If you're using something like that, it's best to start the next line with the &&, not leave it at the end of the first; it helps maintenance as if the line gets moved out of position, you'll get an immediate syntax error and can correct it before someone else uses it. Though if it were any more complex I'd probably switch to an 'if' or something.

There are some functions you might find useful, if you're doing more messing around with initscripts.

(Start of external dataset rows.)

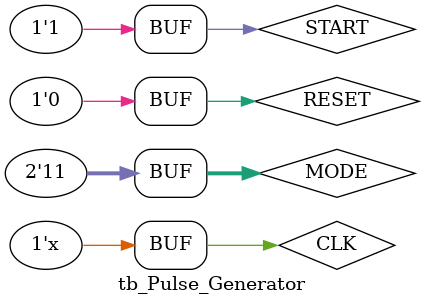
<source format=v>
`timescale 1ns / 1ps


module tb_Pulse_Generator();


reg CLK = 0;
reg [1:0] MODE = 0;
reg START = 0;
reg RESET = 0;

wire PULSE; 


Pulse_Generator uut (CLK, MODE, START, RESET, PULSE);

always #5 CLK = ~CLK; // 100MHz

initial begin
//start typing inputs here

MODE = 2'b11;
RESET = 0;
START = 1; 


//#1500000000 // 1.5 billion = 1.5 seconds
//RESET = 1;

//#300000000 // 300,000,000 = 0.3 seconds later
//RESET = 0;

end



endmodule

</source>
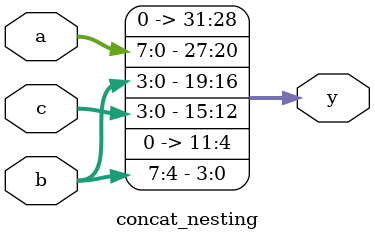
<source format=v>
module concat_nesting(
  input  wire [7:0]  a,
  input  wire [7:0]  b,
  input  wire [3:0]  c,
  output wire [31:0] y
);
  assign y = { a, { b[3:0], c }, 8'h00, b[7:4] };
endmodule

</source>
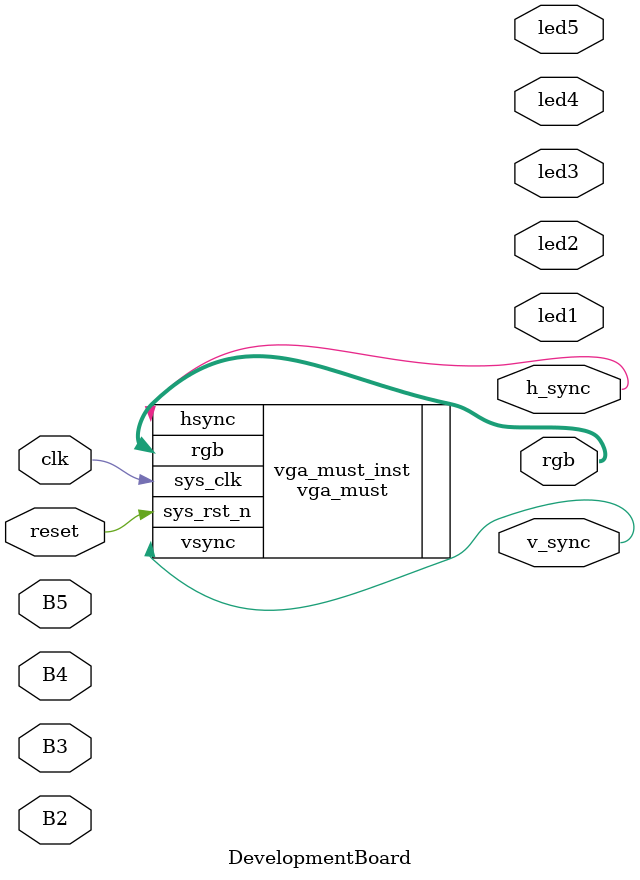
<source format=v>
`timescale 1ns / 1ns

module DevelopmentBoard(
    input wire clk, //50MHz
    input wire reset, B2, B3, B4, B5,
	 // reset is "a", connect to your rst_n
	 // B2 is "s", if the design need
	 // B3 is "d"
	 // B4 is "f"
	 // B5 is "g"
    output wire h_sync, v_sync, // three signals for VGA
    output wire [15:0] rgb,
	
	output wire led1,// if the design need
	output wire led2,
	output wire led3,
	output wire led4,
	output wire led5
);

// like pin planner: inst the top module
vga_must vga_must_inst
 (
 .sys_clk (clk ), // pin of board
 .sys_rst_n (reset ), 

 .hsync (h_sync ), 
 .vsync (v_sync ), 
 .rgb (rgb ) 
 );
    


endmodule

</source>
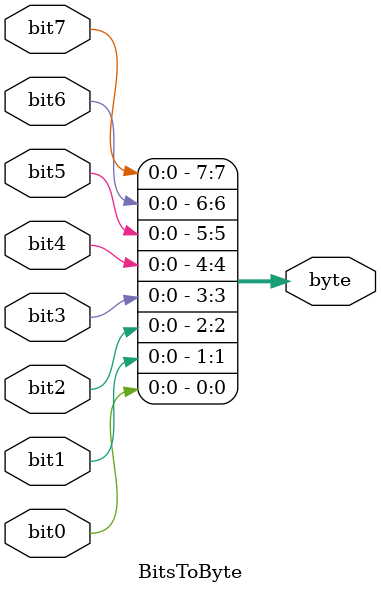
<source format=v>
module BitsToByte(
  input wire bit0,
  input wire bit1,
  input wire bit2,
  input wire bit3,
  input wire bit4,
  input wire bit5,
  input wire bit6,
  input wire bit7,
  output wire [7:0] byte);
  assign byte = { bit7, bit6, bit5, bit4, bit3, bit2, bit1, bit0 };
endmodule

</source>
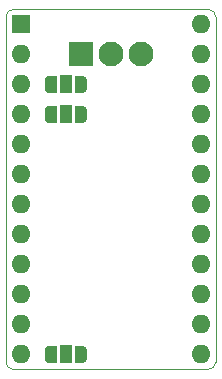
<source format=gbr>
%TF.GenerationSoftware,KiCad,Pcbnew,5.1.5+dfsg1-2~bpo10+1*%
%TF.CreationDate,Date%
%TF.ProjectId,ProMicro_BUS,50726f4d-6963-4726-9f5f-4255532e6b69,v1.2*%
%TF.SameCoordinates,Original*%
%TF.FileFunction,Soldermask,Bot*%
%TF.FilePolarity,Negative*%
%FSLAX45Y45*%
G04 Gerber Fmt 4.5, Leading zero omitted, Abs format (unit mm)*
G04 Created by KiCad*
%MOMM*%
%LPD*%
G04 APERTURE LIST*
%ADD10C,0.100000*%
%ADD11O,1.600000X1.600000*%
%ADD12R,1.600000X1.600000*%
%ADD13C,0.150000*%
%ADD14R,1.000000X1.500000*%
%ADD15C,2.100000*%
%ADD16R,2.100000X2.100000*%
G04 APERTURE END LIST*
D10*
X1651000Y63500D02*
X1651000Y-2857500D01*
X-127000Y-2857500D02*
X-127000Y63500D01*
X-63500Y-2921000D02*
G75*
G02X-127000Y-2857500I0J63500D01*
G01*
X1651000Y-2857500D02*
G75*
G02X1587500Y-2921000I-63500J0D01*
G01*
X1587500Y127000D02*
G75*
G02X1651000Y63500I0J-63500D01*
G01*
X-127000Y63500D02*
G75*
G02X-63500Y127000I63500J0D01*
G01*
X1587500Y-2921000D02*
X-63500Y-2921000D01*
X-63500Y127000D02*
X1587500Y127000D01*
D11*
X1524000Y0D03*
X1524000Y-254000D03*
X1524000Y-508000D03*
X0Y-2794000D03*
X1524000Y-762000D03*
X0Y-2540000D03*
X1524000Y-1016000D03*
X0Y-2286000D03*
X1524000Y-1270000D03*
X0Y-2032000D03*
X1524000Y-1524000D03*
X0Y-1778000D03*
X1524000Y-1778000D03*
X0Y-1524000D03*
X1524000Y-2032000D03*
X0Y-1270000D03*
X1524000Y-2286000D03*
X0Y-1016000D03*
X1524000Y-2540000D03*
X0Y-762000D03*
X1524000Y-2794000D03*
X0Y-508000D03*
X0Y-254000D03*
D12*
X0Y0D03*
D13*
G36*
X456000Y-2719000D02*
G01*
X511000Y-2719000D01*
X511000Y-2719060D01*
X513453Y-2719060D01*
X518336Y-2719541D01*
X523149Y-2720498D01*
X527845Y-2721923D01*
X532378Y-2723801D01*
X536705Y-2726114D01*
X540785Y-2728840D01*
X544578Y-2731952D01*
X548048Y-2735422D01*
X551160Y-2739215D01*
X553886Y-2743295D01*
X556200Y-2747622D01*
X558077Y-2752156D01*
X559502Y-2756851D01*
X560459Y-2761664D01*
X560940Y-2766547D01*
X560940Y-2769000D01*
X561000Y-2769000D01*
X561000Y-2819000D01*
X560940Y-2819000D01*
X560940Y-2821453D01*
X560459Y-2826336D01*
X559502Y-2831149D01*
X558077Y-2835844D01*
X556200Y-2840378D01*
X553886Y-2844705D01*
X551160Y-2848785D01*
X548048Y-2852578D01*
X544578Y-2856048D01*
X540785Y-2859160D01*
X536705Y-2861886D01*
X532378Y-2864199D01*
X527845Y-2866077D01*
X523149Y-2867502D01*
X518336Y-2868459D01*
X513453Y-2868940D01*
X511000Y-2868940D01*
X511000Y-2869000D01*
X456000Y-2869000D01*
X456000Y-2719000D01*
G37*
D14*
X381000Y-2794000D03*
D13*
G36*
X251000Y-2868940D02*
G01*
X248547Y-2868940D01*
X243663Y-2868459D01*
X238851Y-2867502D01*
X234155Y-2866077D01*
X229622Y-2864199D01*
X225295Y-2861886D01*
X221215Y-2859160D01*
X217422Y-2856048D01*
X213952Y-2852578D01*
X210840Y-2848785D01*
X208114Y-2844705D01*
X205800Y-2840378D01*
X203923Y-2835844D01*
X202498Y-2831149D01*
X201541Y-2826336D01*
X201060Y-2821453D01*
X201060Y-2819000D01*
X201000Y-2819000D01*
X201000Y-2769000D01*
X201060Y-2769000D01*
X201060Y-2766547D01*
X201541Y-2761664D01*
X202498Y-2756851D01*
X203923Y-2752156D01*
X205800Y-2747622D01*
X208114Y-2743295D01*
X210840Y-2739215D01*
X213952Y-2735422D01*
X217422Y-2731952D01*
X221215Y-2728840D01*
X225295Y-2726114D01*
X229622Y-2723801D01*
X234155Y-2721923D01*
X238851Y-2720498D01*
X243663Y-2719541D01*
X248547Y-2719060D01*
X251000Y-2719060D01*
X251000Y-2719000D01*
X306000Y-2719000D01*
X306000Y-2869000D01*
X251000Y-2869000D01*
X251000Y-2868940D01*
G37*
G36*
X306000Y-837000D02*
G01*
X251000Y-837000D01*
X251000Y-836940D01*
X248547Y-836940D01*
X243663Y-836459D01*
X238851Y-835502D01*
X234155Y-834077D01*
X229622Y-832199D01*
X225295Y-829886D01*
X221215Y-827160D01*
X217422Y-824048D01*
X213952Y-820578D01*
X210840Y-816785D01*
X208114Y-812705D01*
X205800Y-808378D01*
X203923Y-803844D01*
X202498Y-799149D01*
X201541Y-794336D01*
X201060Y-789453D01*
X201060Y-787000D01*
X201000Y-787000D01*
X201000Y-737000D01*
X201060Y-737000D01*
X201060Y-734547D01*
X201541Y-729663D01*
X202498Y-724851D01*
X203923Y-720155D01*
X205800Y-715622D01*
X208114Y-711295D01*
X210840Y-707215D01*
X213952Y-703422D01*
X217422Y-699952D01*
X221215Y-696840D01*
X225295Y-694114D01*
X229622Y-691801D01*
X234155Y-689923D01*
X238851Y-688498D01*
X243663Y-687541D01*
X248547Y-687060D01*
X251000Y-687060D01*
X251000Y-687000D01*
X306000Y-687000D01*
X306000Y-837000D01*
G37*
D14*
X381000Y-762000D03*
D13*
G36*
X511000Y-687060D02*
G01*
X513453Y-687060D01*
X518336Y-687541D01*
X523149Y-688498D01*
X527845Y-689923D01*
X532378Y-691801D01*
X536705Y-694114D01*
X540785Y-696840D01*
X544578Y-699952D01*
X548048Y-703422D01*
X551160Y-707215D01*
X553886Y-711295D01*
X556200Y-715622D01*
X558077Y-720155D01*
X559502Y-724851D01*
X560459Y-729663D01*
X560940Y-734547D01*
X560940Y-737000D01*
X561000Y-737000D01*
X561000Y-787000D01*
X560940Y-787000D01*
X560940Y-789453D01*
X560459Y-794336D01*
X559502Y-799149D01*
X558077Y-803844D01*
X556200Y-808378D01*
X553886Y-812705D01*
X551160Y-816785D01*
X548048Y-820578D01*
X544578Y-824048D01*
X540785Y-827160D01*
X536705Y-829886D01*
X532378Y-832199D01*
X527845Y-834077D01*
X523149Y-835502D01*
X518336Y-836459D01*
X513453Y-836940D01*
X511000Y-836940D01*
X511000Y-837000D01*
X456000Y-837000D01*
X456000Y-687000D01*
X511000Y-687000D01*
X511000Y-687060D01*
G37*
G36*
X456000Y-433000D02*
G01*
X511000Y-433000D01*
X511000Y-433060D01*
X513453Y-433060D01*
X518336Y-433541D01*
X523149Y-434498D01*
X527845Y-435923D01*
X532378Y-437800D01*
X536705Y-440114D01*
X540785Y-442840D01*
X544578Y-445952D01*
X548048Y-449422D01*
X551160Y-453215D01*
X553886Y-457295D01*
X556200Y-461622D01*
X558077Y-466155D01*
X559502Y-470851D01*
X560459Y-475663D01*
X560940Y-480547D01*
X560940Y-483000D01*
X561000Y-483000D01*
X561000Y-533000D01*
X560940Y-533000D01*
X560940Y-535453D01*
X560459Y-540337D01*
X559502Y-545149D01*
X558077Y-549845D01*
X556200Y-554378D01*
X553886Y-558705D01*
X551160Y-562785D01*
X548048Y-566578D01*
X544578Y-570048D01*
X540785Y-573160D01*
X536705Y-575886D01*
X532378Y-578200D01*
X527845Y-580077D01*
X523149Y-581502D01*
X518336Y-582459D01*
X513453Y-582940D01*
X511000Y-582940D01*
X511000Y-583000D01*
X456000Y-583000D01*
X456000Y-433000D01*
G37*
D14*
X381000Y-508000D03*
D13*
G36*
X251000Y-582940D02*
G01*
X248547Y-582940D01*
X243663Y-582459D01*
X238851Y-581502D01*
X234155Y-580077D01*
X229622Y-578200D01*
X225295Y-575886D01*
X221215Y-573160D01*
X217422Y-570048D01*
X213952Y-566578D01*
X210840Y-562785D01*
X208114Y-558705D01*
X205800Y-554378D01*
X203923Y-549845D01*
X202498Y-545149D01*
X201541Y-540337D01*
X201060Y-535453D01*
X201060Y-533000D01*
X201000Y-533000D01*
X201000Y-483000D01*
X201060Y-483000D01*
X201060Y-480547D01*
X201541Y-475663D01*
X202498Y-470851D01*
X203923Y-466155D01*
X205800Y-461622D01*
X208114Y-457295D01*
X210840Y-453215D01*
X213952Y-449422D01*
X217422Y-445952D01*
X221215Y-442840D01*
X225295Y-440114D01*
X229622Y-437800D01*
X234155Y-435923D01*
X238851Y-434498D01*
X243663Y-433541D01*
X248547Y-433060D01*
X251000Y-433060D01*
X251000Y-433000D01*
X306000Y-433000D01*
X306000Y-583000D01*
X251000Y-583000D01*
X251000Y-582940D01*
G37*
D15*
X1016000Y-254000D03*
X762000Y-254000D03*
D16*
X508000Y-254000D03*
M02*

</source>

Also, you might want to take a look at dhcpcd setup (dhcpd is by the guy who wrote openrc); I understand it can make wifi etc quite palatable; it manages wpa-supplicant for you, and routes traffic by whatever route is fastest, without losing connection; ie it'll switch back to using a fixed connection if it becomes available, though it is ofc up to you how you configure it. In any event it's very lightweight, so worth knowing about as an option.

HTH,

steveL.

----------

## zelurker

Yes thanks, good advice.

It's not perfect anyway when started together the dbus script seems to miss the initial connection at boot sometimes, probably because of a synchronization problem somewhere (which is annoying, you don't want to add a sleep in such a script... maybe there is a way to fix it without the sleep anyway, simply by changing the script so that it becomes a daemon by itself and returns once everything works).

But for now I can do without the scripts being launched so it's ok.

I haven't looked so far at the network configuration with openrc, my 1st impression was that it was a pity to write some configuration for some stuff which can/should work automatically (especially wired connection !). It might need to run a few scripts when the network becomes available though, so that's why I tried to improve this, but no other configuration for now.

I confess I didn't even test it with wifi yet !

----------